── PROVIDED MATERIAL
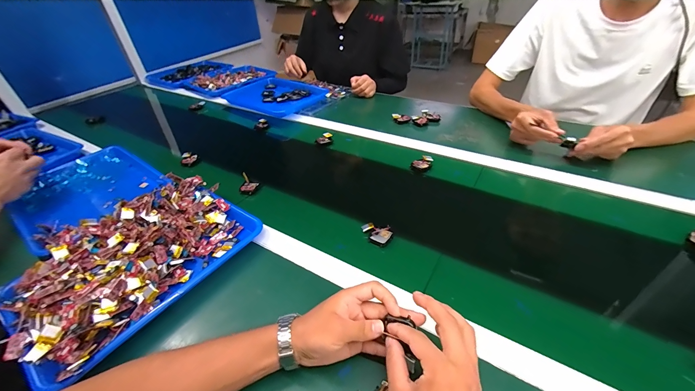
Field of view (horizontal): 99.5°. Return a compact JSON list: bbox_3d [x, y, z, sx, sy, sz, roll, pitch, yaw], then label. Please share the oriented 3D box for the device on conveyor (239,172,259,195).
[{"bbox_3d":[-0.220,-0.027,0.658,0.035,0.031,0.040,4,39,12],"label":"device on conveyor"}]

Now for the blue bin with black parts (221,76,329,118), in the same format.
[{"bbox_3d":[-0.269,-0.374,1.080,0.335,0.044,0.239,21,46,29],"label":"blue bin with black parts"}]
────
**HOW TO COMPLETE THIS TASK**
Give back the listing exactly, with the pictures removed.

**OUTPUT FOR THIS TASK**
Field of view (horizontal): 99.5°. Return a compact JSON list: bbox_3d [x, y, z, sx, sy, sz, roll, pitch, yaw], then label. Please share the oriented 3D box for the device on conveyor (239,172,259,195).
[{"bbox_3d":[-0.220,-0.027,0.658,0.035,0.031,0.040,4,39,12],"label":"device on conveyor"}]

Now for the blue bin with black parts (221,76,329,118), in the same format.
[{"bbox_3d":[-0.269,-0.374,1.080,0.335,0.044,0.239,21,46,29],"label":"blue bin with black parts"}]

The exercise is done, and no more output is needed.